[Opening RECORDS PROVIDED section]

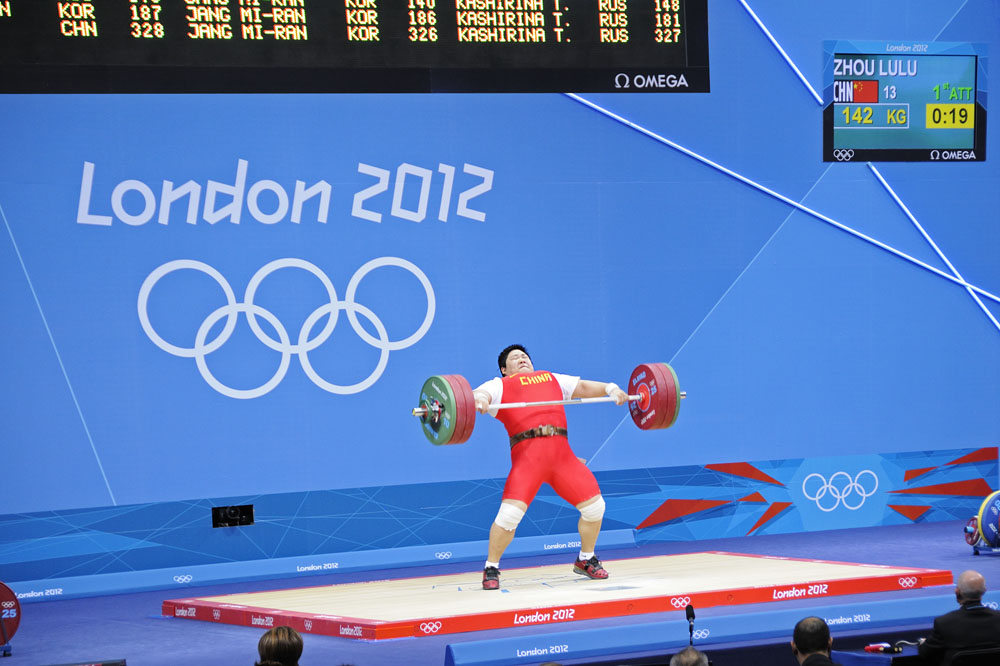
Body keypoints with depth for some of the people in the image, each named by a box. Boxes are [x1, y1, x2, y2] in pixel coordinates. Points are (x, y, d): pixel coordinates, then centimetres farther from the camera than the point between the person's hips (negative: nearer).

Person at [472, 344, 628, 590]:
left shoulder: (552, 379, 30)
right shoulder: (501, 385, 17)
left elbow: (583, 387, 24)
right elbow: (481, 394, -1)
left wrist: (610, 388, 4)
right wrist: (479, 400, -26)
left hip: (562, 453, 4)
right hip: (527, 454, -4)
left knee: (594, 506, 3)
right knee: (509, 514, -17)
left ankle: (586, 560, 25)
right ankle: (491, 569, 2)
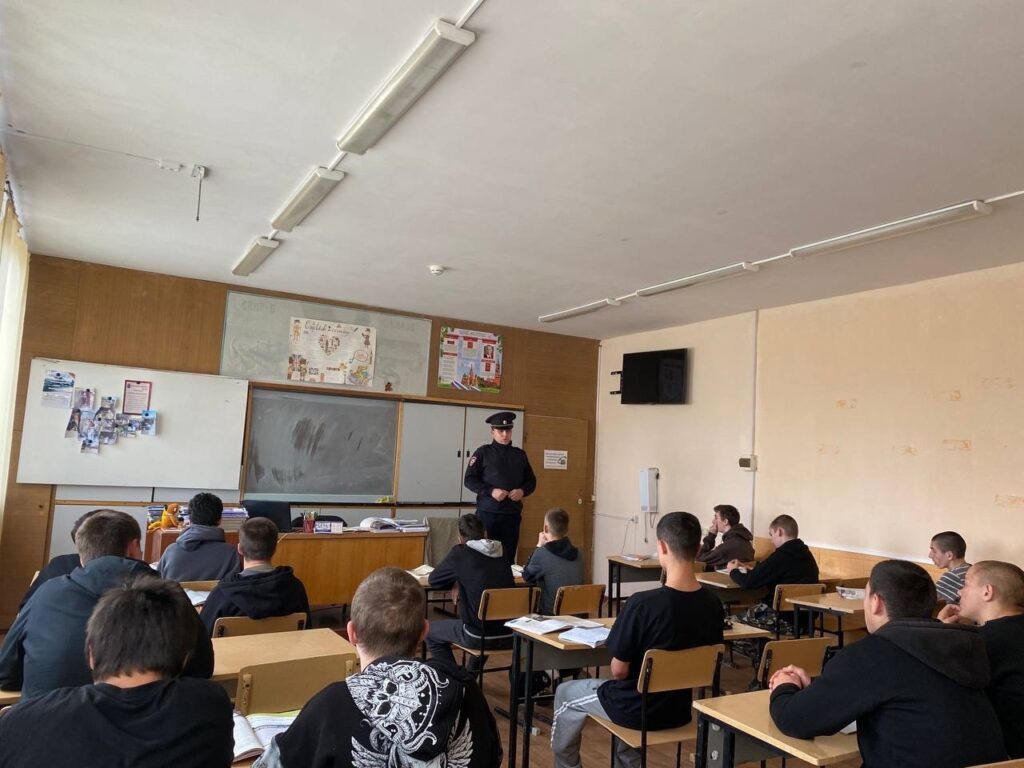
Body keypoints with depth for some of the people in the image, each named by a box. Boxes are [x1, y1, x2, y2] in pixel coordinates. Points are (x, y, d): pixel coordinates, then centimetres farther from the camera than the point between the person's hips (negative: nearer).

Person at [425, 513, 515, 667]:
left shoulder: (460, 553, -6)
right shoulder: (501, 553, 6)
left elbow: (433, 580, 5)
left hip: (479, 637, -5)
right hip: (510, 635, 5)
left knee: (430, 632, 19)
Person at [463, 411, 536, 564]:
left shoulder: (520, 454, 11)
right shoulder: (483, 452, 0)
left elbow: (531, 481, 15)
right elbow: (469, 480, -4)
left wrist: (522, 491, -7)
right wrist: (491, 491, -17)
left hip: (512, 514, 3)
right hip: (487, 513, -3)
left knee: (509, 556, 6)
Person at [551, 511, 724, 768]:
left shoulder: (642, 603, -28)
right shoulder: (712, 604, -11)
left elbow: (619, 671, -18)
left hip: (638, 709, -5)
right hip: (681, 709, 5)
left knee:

[Closing RECORDS PROVIDED section]

- **PROBLEM**: Copy the entries exactly. No pictures.

- **SOLVED PROBLEM**:
Body keypoints with depth for some of the people in the image, each named by a box. Boxes are [x1, y1, x2, y2] in pixel coordinates. Points are (x, y, d): pixel coordinates, then centimetres farther from the camera than the point between the person's hips (negative: nearer).

Person at [472, 344, 628, 590]:
left shoulder: (552, 379, 30)
right shoulder: (501, 385, 17)
left elbow: (583, 387, 24)
right elbow: (481, 394, -1)
left wrist: (610, 388, 4)
right wrist: (479, 400, -26)
left hip: (562, 453, 4)
right hip: (527, 454, -4)
left knee: (594, 506, 3)
right knee: (509, 514, -17)
left ankle: (586, 560, 25)
right ankle: (491, 569, 2)
Body keypoints with depth for some of the people in the image, each named by a box. Boxes are [x1, y1, x2, y2] in pixel coordinates. Points are (x, y, d): pixel coordinates, then centimetres farther from the camera than the point between the person's hips (negative: nearer).

Person at [425, 513, 515, 667]:
left shoulder: (460, 553, -6)
right shoulder: (501, 553, 6)
left elbow: (433, 580, 5)
left hip: (479, 637, -5)
right hip: (510, 635, 5)
left knee: (430, 632, 19)
Person at [463, 411, 536, 564]:
left shoulder: (520, 454, 11)
right shoulder: (483, 452, 0)
left elbow: (531, 481, 15)
right elbow: (469, 480, -4)
left wrist: (522, 491, -7)
right wrist: (491, 491, -17)
left hip: (512, 514, 3)
right hip: (487, 513, -3)
left knee: (509, 556, 6)
Person at [551, 511, 724, 768]:
left shoulder: (642, 603, -28)
right shoulder: (712, 604, -11)
left elbow: (619, 671, -18)
left hip: (638, 709, -5)
right hip: (681, 709, 5)
left knee:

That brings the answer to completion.